═════ Records for this task

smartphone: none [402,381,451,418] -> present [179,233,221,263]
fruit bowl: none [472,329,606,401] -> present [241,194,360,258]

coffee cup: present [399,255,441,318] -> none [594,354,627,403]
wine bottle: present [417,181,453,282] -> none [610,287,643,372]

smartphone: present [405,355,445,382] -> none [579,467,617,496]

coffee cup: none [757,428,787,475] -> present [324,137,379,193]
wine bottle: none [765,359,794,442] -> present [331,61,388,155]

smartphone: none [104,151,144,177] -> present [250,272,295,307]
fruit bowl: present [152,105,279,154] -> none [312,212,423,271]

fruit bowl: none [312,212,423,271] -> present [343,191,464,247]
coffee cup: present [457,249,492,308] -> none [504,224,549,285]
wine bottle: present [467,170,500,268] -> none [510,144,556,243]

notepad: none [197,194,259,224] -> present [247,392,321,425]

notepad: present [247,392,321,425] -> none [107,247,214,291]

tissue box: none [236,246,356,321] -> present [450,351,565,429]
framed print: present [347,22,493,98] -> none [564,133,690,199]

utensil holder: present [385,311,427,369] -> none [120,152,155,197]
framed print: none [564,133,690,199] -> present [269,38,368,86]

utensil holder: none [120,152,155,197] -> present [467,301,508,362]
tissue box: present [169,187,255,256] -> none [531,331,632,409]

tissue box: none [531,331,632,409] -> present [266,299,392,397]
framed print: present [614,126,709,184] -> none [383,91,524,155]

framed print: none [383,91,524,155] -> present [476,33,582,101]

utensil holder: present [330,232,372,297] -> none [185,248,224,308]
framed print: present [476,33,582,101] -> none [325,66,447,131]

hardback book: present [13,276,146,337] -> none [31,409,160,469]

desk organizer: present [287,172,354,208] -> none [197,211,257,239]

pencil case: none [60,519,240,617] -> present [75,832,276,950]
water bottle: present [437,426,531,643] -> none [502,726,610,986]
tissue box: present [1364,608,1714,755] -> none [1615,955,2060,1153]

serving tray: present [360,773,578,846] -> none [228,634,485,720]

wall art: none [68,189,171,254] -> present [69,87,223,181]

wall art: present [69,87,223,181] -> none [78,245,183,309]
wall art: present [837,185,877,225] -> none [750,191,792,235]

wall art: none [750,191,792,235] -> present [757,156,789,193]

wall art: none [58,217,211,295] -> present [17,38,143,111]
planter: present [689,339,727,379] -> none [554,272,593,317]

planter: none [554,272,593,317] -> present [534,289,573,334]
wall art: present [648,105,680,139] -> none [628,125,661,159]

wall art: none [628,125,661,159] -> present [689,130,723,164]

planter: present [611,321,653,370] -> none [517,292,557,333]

══════════

Exactly as written, please reproduce the lines from the first line of the data to the line containing "wine bottle: present [467,170,500,268]", inclusive, and nothing else.

- Answer to this exercise -
smartphone: none [402,381,451,418] -> present [179,233,221,263]
fruit bowl: none [472,329,606,401] -> present [241,194,360,258]

coffee cup: present [399,255,441,318] -> none [594,354,627,403]
wine bottle: present [417,181,453,282] -> none [610,287,643,372]

smartphone: present [405,355,445,382] -> none [579,467,617,496]

coffee cup: none [757,428,787,475] -> present [324,137,379,193]
wine bottle: none [765,359,794,442] -> present [331,61,388,155]

smartphone: none [104,151,144,177] -> present [250,272,295,307]
fruit bowl: present [152,105,279,154] -> none [312,212,423,271]

fruit bowl: none [312,212,423,271] -> present [343,191,464,247]
coffee cup: present [457,249,492,308] -> none [504,224,549,285]
wine bottle: present [467,170,500,268] -> none [510,144,556,243]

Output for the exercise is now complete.